## Your instructions
Write out the data that follows. Keep every character unchanged.

####

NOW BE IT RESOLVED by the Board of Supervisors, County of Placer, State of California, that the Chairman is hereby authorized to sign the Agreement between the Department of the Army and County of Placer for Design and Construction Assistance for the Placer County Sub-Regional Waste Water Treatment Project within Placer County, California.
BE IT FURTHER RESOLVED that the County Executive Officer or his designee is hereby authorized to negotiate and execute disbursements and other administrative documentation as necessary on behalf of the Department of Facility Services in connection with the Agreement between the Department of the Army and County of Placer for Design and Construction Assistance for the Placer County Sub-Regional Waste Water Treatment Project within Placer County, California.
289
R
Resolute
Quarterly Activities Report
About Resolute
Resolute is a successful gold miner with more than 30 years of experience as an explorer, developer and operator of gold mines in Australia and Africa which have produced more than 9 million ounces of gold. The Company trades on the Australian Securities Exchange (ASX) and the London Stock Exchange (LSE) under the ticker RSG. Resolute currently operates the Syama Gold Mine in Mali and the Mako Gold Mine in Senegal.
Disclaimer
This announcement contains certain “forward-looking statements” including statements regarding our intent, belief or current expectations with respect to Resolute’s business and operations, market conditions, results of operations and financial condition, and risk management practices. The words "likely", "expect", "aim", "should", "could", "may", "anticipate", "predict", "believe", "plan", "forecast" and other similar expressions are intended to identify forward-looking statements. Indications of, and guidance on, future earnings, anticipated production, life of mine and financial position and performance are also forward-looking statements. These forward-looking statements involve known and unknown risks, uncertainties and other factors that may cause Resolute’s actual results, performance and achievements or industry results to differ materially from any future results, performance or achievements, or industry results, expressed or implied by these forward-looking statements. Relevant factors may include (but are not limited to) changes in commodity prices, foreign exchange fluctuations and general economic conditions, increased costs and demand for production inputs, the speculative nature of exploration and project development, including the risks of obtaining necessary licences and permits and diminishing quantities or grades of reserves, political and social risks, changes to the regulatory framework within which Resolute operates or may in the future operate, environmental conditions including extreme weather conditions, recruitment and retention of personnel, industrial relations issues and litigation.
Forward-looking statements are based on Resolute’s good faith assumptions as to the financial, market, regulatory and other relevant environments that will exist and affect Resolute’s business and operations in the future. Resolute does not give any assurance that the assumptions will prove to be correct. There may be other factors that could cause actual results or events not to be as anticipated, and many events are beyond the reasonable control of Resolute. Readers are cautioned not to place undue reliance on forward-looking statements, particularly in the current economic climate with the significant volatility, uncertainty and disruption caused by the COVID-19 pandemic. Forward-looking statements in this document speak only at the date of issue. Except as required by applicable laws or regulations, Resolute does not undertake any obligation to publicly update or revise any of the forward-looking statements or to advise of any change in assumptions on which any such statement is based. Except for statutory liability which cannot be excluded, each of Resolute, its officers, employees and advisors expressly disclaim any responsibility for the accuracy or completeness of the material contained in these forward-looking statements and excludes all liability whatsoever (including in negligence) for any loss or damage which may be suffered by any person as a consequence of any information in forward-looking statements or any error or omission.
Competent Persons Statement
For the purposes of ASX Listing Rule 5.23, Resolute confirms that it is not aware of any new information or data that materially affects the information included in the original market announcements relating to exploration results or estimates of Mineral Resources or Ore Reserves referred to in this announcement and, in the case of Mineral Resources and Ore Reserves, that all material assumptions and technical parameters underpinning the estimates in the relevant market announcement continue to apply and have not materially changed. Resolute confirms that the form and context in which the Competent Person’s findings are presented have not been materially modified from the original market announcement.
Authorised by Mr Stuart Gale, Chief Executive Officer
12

####

## Response to this exercise
NOW BE IT RESOLVED by the Board of Supervisors, County of Placer, State of California, that the Chairman is hereby authorized to sign the Agreement between the Department of the Army and County of Placer for Design and Construction Assistance for the Placer County Sub-Regional Waste Water Treatment Project within Placer County, California.
BE IT FURTHER RESOLVED that the County Executive Officer or his designee is hereby authorized to negotiate and execute disbursements and other administrative documentation as necessary on behalf of the Department of Facility Services in connection with the Agreement between the Department of the Army and County of Placer for Design and Construction Assistance for the Placer County Sub-Regional Waste Water Treatment Project within Placer County, California.
289
R
Resolute
Quarterly Activities Report
About Resolute
Resolute is a successful gold miner with more than 30 years of experience as an explorer, developer and operator of gold mines in Australia and Africa which have produced more than 9 million ounces of gold. The Company trades on the Australian Securities Exchange (ASX) and the London Stock Exchange (LSE) under the ticker RSG. Resolute currently operates the Syama Gold Mine in Mali and the Mako Gold Mine in Senegal.
Disclaimer
This announcement contains certain “forward-looking statements” including statements regarding our intent, belief or current expectations with respect to Resolute’s business and operations, market conditions, results of operations and financial condition, and risk management practices. The words "likely", "expect", "aim", "should", "could", "may", "anticipate", "predict", "believe", "plan", "forecast" and other similar expressions are intended to identify forward-looking statements. Indications of, and guidance on, future earnings, anticipated production, life of mine and financial position and performance are also forward-looking statements. These forward-looking statements involve known and unknown risks, uncertainties and other factors that may cause Resolute’s actual results, performance and achievements or industry results to differ materially from any future results, performance or achievements, or industry results, expressed or implied by these forward-looking statements. Relevant factors may include (but are not limited to) changes in commodity prices, foreign exchange fluctuations and general economic conditions, increased costs and demand for production inputs, the speculative nature of exploration and project development, including the risks of obtaining necessary licences and permits and diminishing quantities or grades of reserves, political and social risks, changes to the regulatory framework within which Resolute operates or may in the future operate, environmental conditions including extreme weather conditions, recruitment and retention of personnel, industrial relations issues and litigation.
Forward-looking statements are based on Resolute’s good faith assumptions as to the financial, market, regulatory and other relevant environments that will exist and affect Resolute’s business and operations in the future. Resolute does not give any assurance that the assumptions will prove to be correct. There may be other factors that could cause actual results or events not to be as anticipated, and many events are beyond the reasonable control of Resolute. Readers are cautioned not to place undue reliance on forward-looking statements, particularly in the current economic climate with the significant volatility, uncertainty and disruption caused by the COVID-19 pandemic. Forward-looking statements in this document speak only at the date of issue. Except as required by applicable laws or regulations, Resolute does not undertake any obligation to publicly update or revise any of the forward-looking statements or to advise of any change in assumptions on which any such statement is based. Except for statutory liability which cannot be excluded, each of Resolute, its officers, employees and advisors expressly disclaim any responsibility for the accuracy or completeness of the material contained in these forward-looking statements and excludes all liability whatsoever (including in negligence) for any loss or damage which may be suffered by any person as a consequence of any information in forward-looking statements or any error or omission.
Competent Persons Statement
For the purposes of ASX Listing Rule 5.23, Resolute confirms that it is not aware of any new information or data that materially affects the information included in the original market announcements relating to exploration results or estimates of Mineral Resources or Ore Reserves referred to in this announcement and, in the case of Mineral Resources and Ore Reserves, that all material assumptions and technical parameters underpinning the estimates in the relevant market announcement continue to apply and have not materially changed. Resolute confirms that the form and context in which the Competent Person’s findings are presented have not been materially modified from the original market announcement.
Authorised by Mr Stuart Gale, Chief Executive Officer
12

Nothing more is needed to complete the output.